Cours d'histoire

La route de Rome

La route de Rome

Rome était la cible principale des Alliés dans le «ventre mou» de l'Europe en 1944, une fois que Monte Cassino était tombé et que les forces d'Anzio avaient quitté leur tête de pont. En tant que capitale de l'Italie, on espérait que la prise de Rome serait suffisante pour que les Italiens poursuivent pour la paix.

La résistance rencontrée par les Alliés à Monte Cassino et Anzio était sévère. On pensait que la campagne des Alliés vers Rome devait faire face à une résistance ennemie similaire, car Hitler avait ordonné à ses forces de «saigner les Alliés blancs».

Une fois le Monte Cassino tombé, les Alliés ont été confrontés à un autre défi lorsqu'ils se sont déplacés vers le nord - la ligne Adolf Hitler. Celui-ci avait été construit de Terracina sur la côte ouest de l'Italie à Monte Cairo, au nord-ouest de Monte Cassino. Cette ligne défensive blindée avait des fortifications en béton et près de 200 «crabes blindés» pour la défendre. Cependant, les Canadiens ont franchi la ligne le 22 maiDakota du Nordet le lendemain, le British 8e L'armée a lancé une attaque majeure qui a complètement brisé la ligne. Une réunion avec les forces qui avaient éclaté de la tête de pont d'Anzio était à quelques jours seulement.

Le 25 maie 1944, les États-Unis 6e Le Corps, qui avait atterri à Anzio, a rencontré les États-Unis 2Dakota du NordCorps, qui avait combattu au Monte Casino, juste à l'est de Latina par les Marais Pontins. Le Corps expéditionnaire français, le Canadien 1st Corps, les Britanniques 13e Corps et les polonais 2Dakota du Nord Tous les corps ont avancé vers le nord à travers le centre de l'Italie. Cependant, tous ces corps avaient le même objectif - Rome.

Alors que les forces du centre de l'Italie devaient traverser des hauteurs à mesure qu'elles progressaient, celles plus proches de la côte ne l'ont pas fait. Une fois que les Alliés se sont rencontrés près de Latina, Rome n'était qu'à quarante milles au nord. Hitler avait donné à Kesselring, le c-in-c allemand en Italie, la permission de retirer ses hommes sur la ligne César, à une dizaine de kilomètres au sud de Rome. Ici, on leur a dit de prendre position.

«C'est l'ordre explicite du Fuhrer et aussi ma conviction que nous devons saigner l'ennemi à l'épuisement par de durs combats.» (Kesselring)

Les Alliés ont fait face à un ennemi qui était prêt à se battre et dans les zones le long de la ligne de front, les Alliés ont fait face à un ennemi déterminé. Cependant, l'assaut constant d'une armée bien mieux équipée saigne encore plus les défenseurs allemands. Alors que les Alliés pouvaient fournir leurs forces avec une certaine aisance car ils maîtrisaient l'air, il n'en était pas de même des Allemands. Leurs voies d'approvisionnement au nord de Rome ont été bombardées et de nombreux liens de communication vitaux ont été détruits. Alors que les Alliés ont souffert de la résistance obstinée à laquelle ils ont dû faire face, la défaite des forces allemandes était inévitable, surtout après la chute de la ligne César le 30 mai.e. Le 2 juinDakota du Nord 1944, Kesselring demande la permission de se retirer de Rome. L'accord a été conclu le 3 juinrd. En fait, Kesselring avait anticipé cette autorisation et les troupes étaient déjà en train de se retirer de Rome.

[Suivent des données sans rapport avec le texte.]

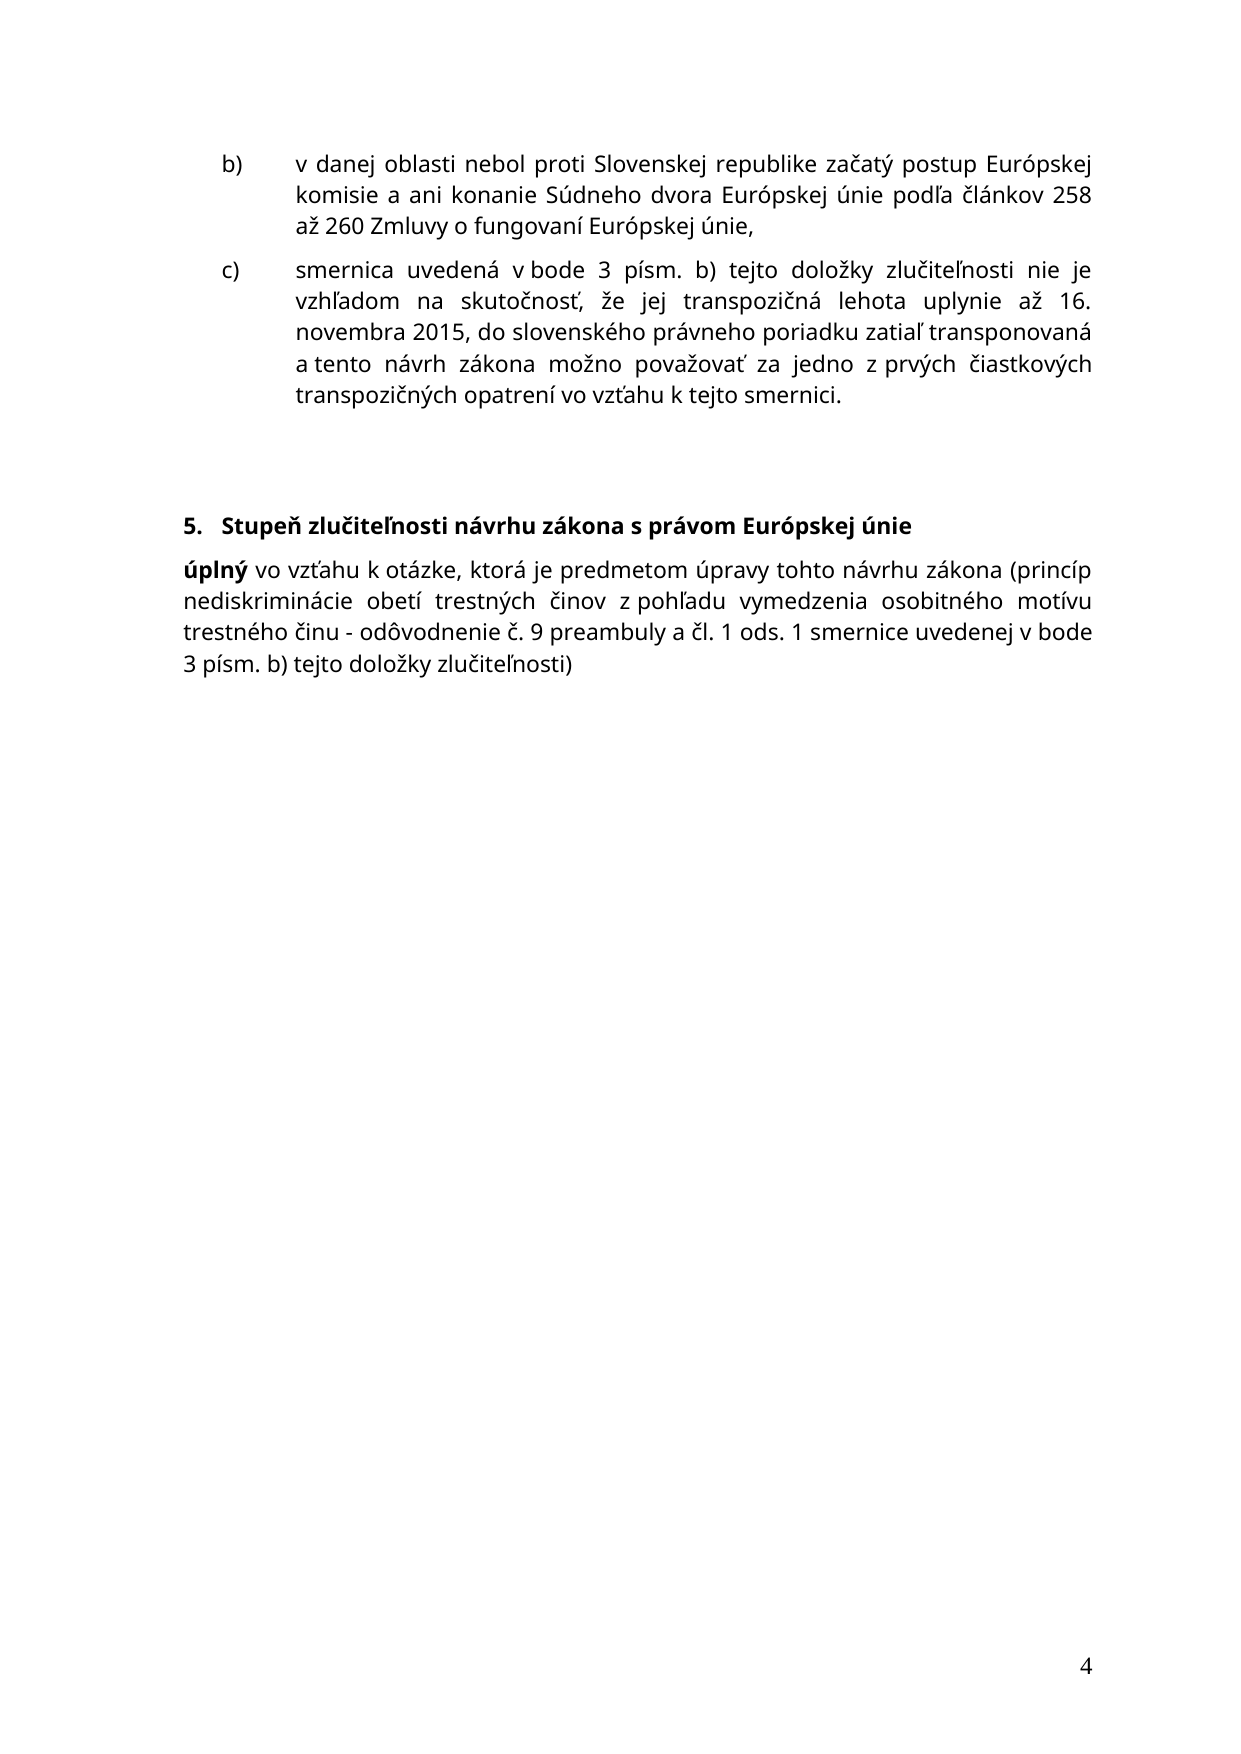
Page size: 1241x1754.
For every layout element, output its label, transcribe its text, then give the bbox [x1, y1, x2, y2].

list Stupeň zlučiteľnosti návrhu zákona s právom Európskej únie [183, 510, 1093, 541]
text c) smernica uvedená v bode 3 písm. b) tejto doložky zlučiteľnosti nie je vzhľadom na skutočnosť, že jej transpozičná lehota uplynie až 16. novembra 2015, do slovenského právneho poriadku zatiaľ transponovaná a tento návrh zákona možno považovať za jedno z prvých čiastkových transpozičných opatrení vo vzťahu k tejto smernici. [221, 254, 1093, 410]
text úplný vo vzťahu k otázke, ktorá je predmetom úpravy tohto návrhu zákona (princíp nediskriminácie obetí trestných činov z pohľadu vymedzenia osobitného motívu trestného činu - odôvodnenie č. 9 preambuly a čl. 1 ods. 1 smernice uvedenej v bode 3 písm. b) tejto doložky zlučiteľnosti) [183, 554, 1093, 679]
text b) v danej oblasti nebol proti Slovenskej republike začatý postup Európskej komisie a ani konanie Súdneho dvora Európskej únie podľa článkov 258 až 260 Zmluvy o fungovaní Európskej únie, [221, 148, 1093, 241]
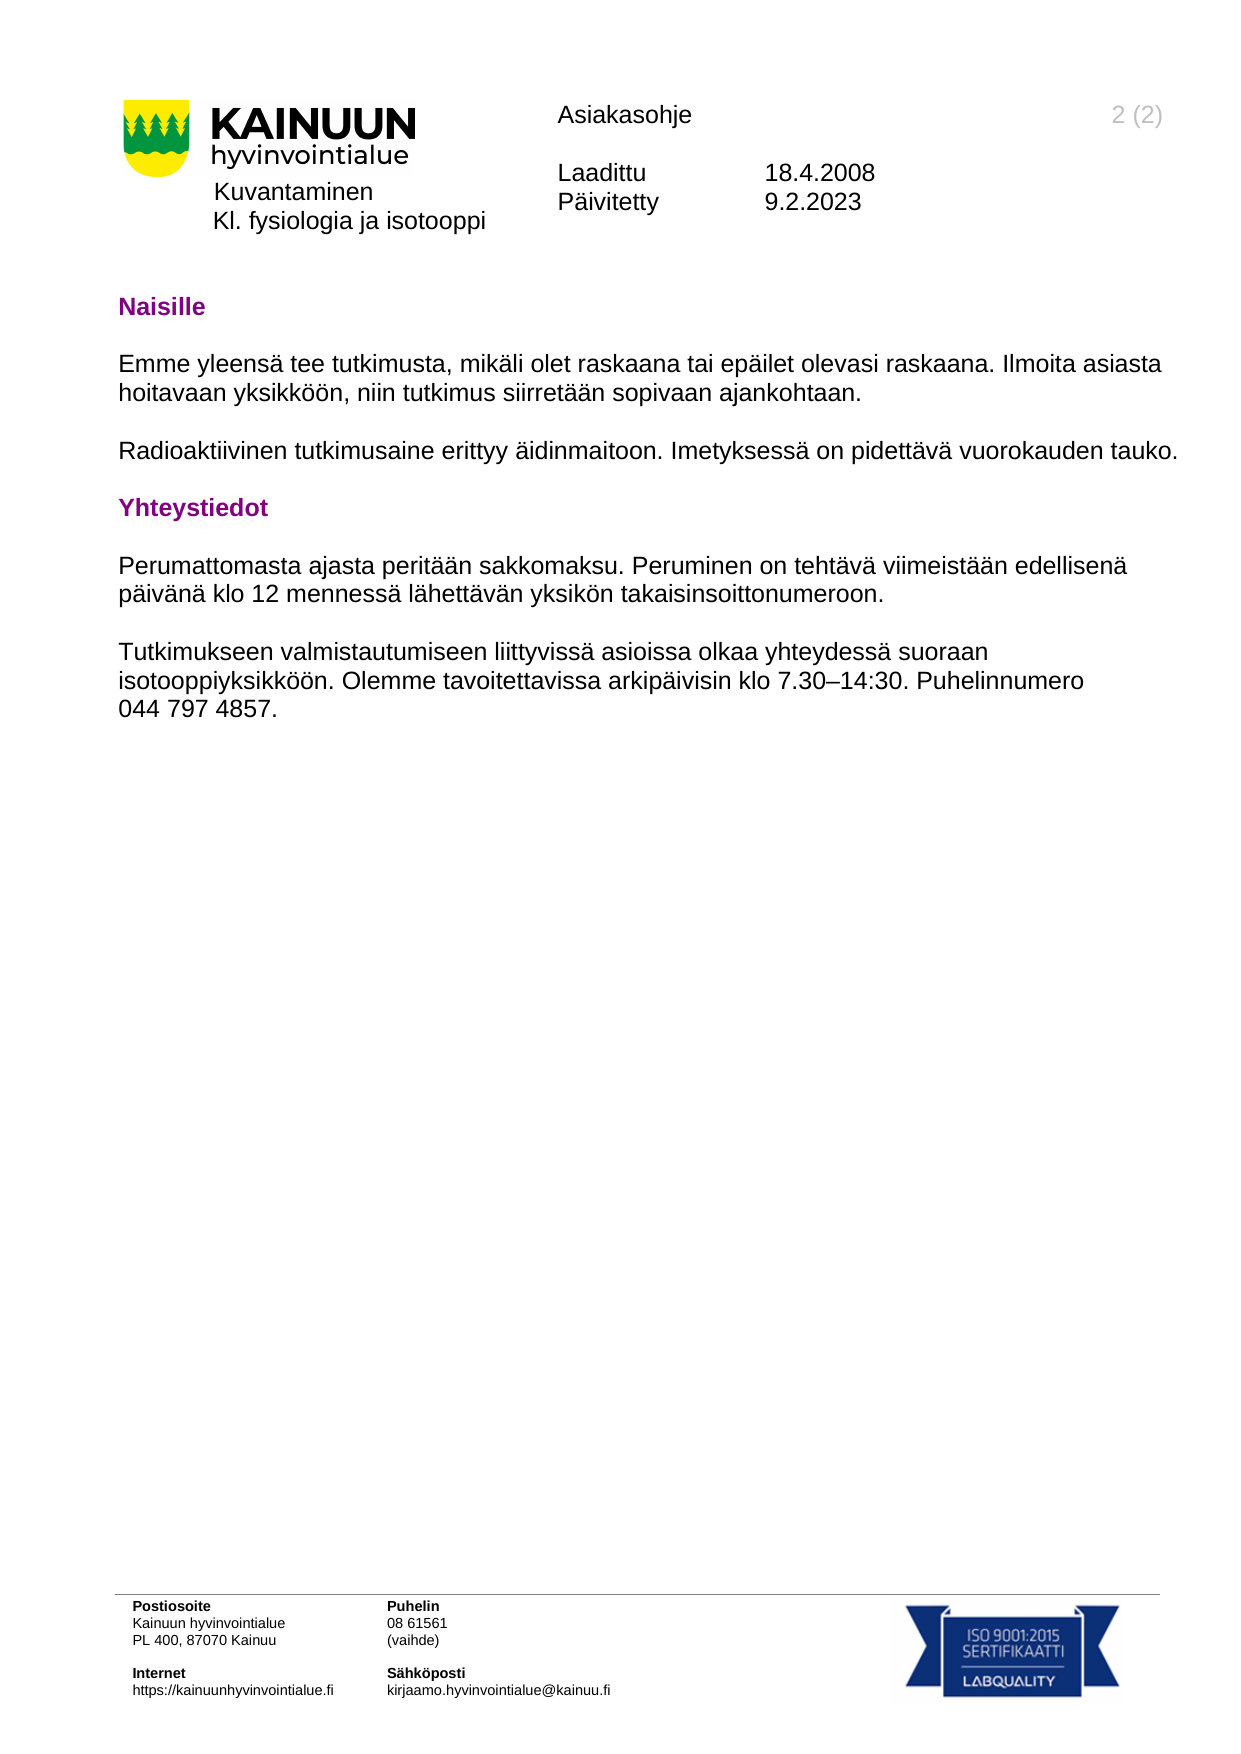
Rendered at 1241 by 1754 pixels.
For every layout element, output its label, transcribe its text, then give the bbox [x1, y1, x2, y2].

text Tutkimukseen valmistautumiseen liittyvissä asioissa olkaa yhteydessä suoraan isotooppiyksikköön. Olemme tavoitettavissa arkipäivisin klo 7.30–14:30. Puhelinnumero 044 797 4857. [118, 637, 1181, 723]
text Emme yleensä tee tutkimusta, mikäli olet raskaana tai epäilet olevasi raskaana. Ilmoita asiasta hoitavaan yksikköön, niin tutkimus siirretään sopivaan ajankohtaan. [118, 349, 1181, 407]
picture [123, 100, 415, 177]
text Radioaktiivinen tutkimusaine erittyy äidinmaitoon. Imetyksessä on pidettävä vuorokauden tauko. [118, 436, 1181, 493]
picture [888, 1598, 1123, 1705]
text Perumattomasta ajasta peritään sakkomaksu. Peruminen on tehtävä viimeistään edellisenä päivänä klo 12 mennessä lähettävän yksikön takaisinsoittonumeroon. [118, 551, 1181, 608]
text Yhteystiedot [118, 493, 1181, 522]
text Naisille [118, 292, 1181, 349]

Le 4 juine, alors que les troupes allemandes évacuaient la ville au nord, les troupes américaines entraient à Rome au sud. À minuit, les troupes américaines du 5e L'armée avait traversé le Tibre. À la fin du 6 juine, les Alliés poursuivaient les Allemands au nord de Rome dans un conflit qui allait prendre encore deux mois avant que les Alliés n'atteignent le fleuve Arno fin juillet.

L'offensive de printemps contre les Allemands - la poussée d'Anzio et la capture de Monte Cassino - avait coûté aux Américains environ 30 000 hommes, aux Britanniques environ 12 000 hommes et aux Allemands environ 25 000 hommes. Rome a été la première capitale de l'Axe à tomber pendant la guerre. Le 9 juin, Ivanoe Bonomi, un éminent politicien antifasciste, a formé un nouveau gouvernement. Les troupes alliées étaient invariablement les bienvenues dans toutes les villes italiennes qu’elles relevaient. Cependant, la plus grande contribution de cette campagne a peut-être été le fait qu'à l'été 1944, plusieurs milliers de troupes allemandes expérimentées avaient été attachées en Italie et ne pouvaient donc pas être transférées sur le nouveau front ouvert en France comme un résultat du jour J.